Reverse Word Order
Flip the order of words in any text.
How to use
- 1 Type or paste your text into the input box.
- 2 Choose whether to reverse the whole text or each line separately.
- 3 Read the reversed output on the right.
- 4 Copy the result when you are happy with it.
About Reverse Word Order
The Reverse Word Order tool flips the sequence of words in a piece of text while leaving every word spelled exactly as it was.
Give it "the quick brown fox" and it returns "fox brown quick the".
This is different from reversing the letters of a string: only the order of the whitespace-separated words changes, so the result stays readable and the individual words are untouched.
There are two modes.
By default the whole input is treated as one continuous stream, so line breaks behave like ordinary spaces and the entire passage is reversed end to end.
Switch on "reverse each line separately" and every line is flipped on its own, which preserves your line structure and any blank lines between paragraphs — handy for lists, poetry, subtitles or tabular data where the rows must stay in place.
People reach for word reversal for all sorts of reasons: creating puzzle or cipher text, testing how layouts cope with reordered content, reformatting "Last, First" name lists, building quick language-learning drills, or just satisfying curiosity.
Runs of spaces and tabs are collapsed to a single space so the output is tidy, and the live word counter shows how many tokens it is working with.

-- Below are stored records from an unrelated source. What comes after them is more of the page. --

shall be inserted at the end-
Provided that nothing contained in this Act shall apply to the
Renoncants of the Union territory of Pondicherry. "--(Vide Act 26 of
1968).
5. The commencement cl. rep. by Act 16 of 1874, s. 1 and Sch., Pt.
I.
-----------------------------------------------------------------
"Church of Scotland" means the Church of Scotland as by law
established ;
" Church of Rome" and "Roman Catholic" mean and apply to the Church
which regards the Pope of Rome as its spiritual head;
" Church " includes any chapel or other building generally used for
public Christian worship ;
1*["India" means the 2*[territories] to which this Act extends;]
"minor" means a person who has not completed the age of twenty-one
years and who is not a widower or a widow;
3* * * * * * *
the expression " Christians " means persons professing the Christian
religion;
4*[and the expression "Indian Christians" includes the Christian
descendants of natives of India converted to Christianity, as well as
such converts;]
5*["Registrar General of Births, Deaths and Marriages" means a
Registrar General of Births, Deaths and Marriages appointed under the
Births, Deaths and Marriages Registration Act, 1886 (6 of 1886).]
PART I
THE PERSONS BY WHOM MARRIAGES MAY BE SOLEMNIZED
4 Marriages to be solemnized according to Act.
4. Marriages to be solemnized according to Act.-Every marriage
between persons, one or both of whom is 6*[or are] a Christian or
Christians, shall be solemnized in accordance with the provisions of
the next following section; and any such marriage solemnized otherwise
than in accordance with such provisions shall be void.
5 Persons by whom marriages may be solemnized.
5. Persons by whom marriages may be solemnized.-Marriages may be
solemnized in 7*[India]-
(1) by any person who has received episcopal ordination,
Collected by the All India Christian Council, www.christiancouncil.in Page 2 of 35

Everything happens locally in your browser, so even long or sensitive documents are processed instantly with nothing uploaded, logged or stored.
FAQ
Does it reverse the letters inside each word too?
No. Only the order of words changes; each word keeps its original spelling. To reverse characters you would want a string-reversal tool instead.
What does per-line mode do?
It reverses the words within each line on its own and keeps your line breaks and blank lines, rather than flattening everything into one reversed stream.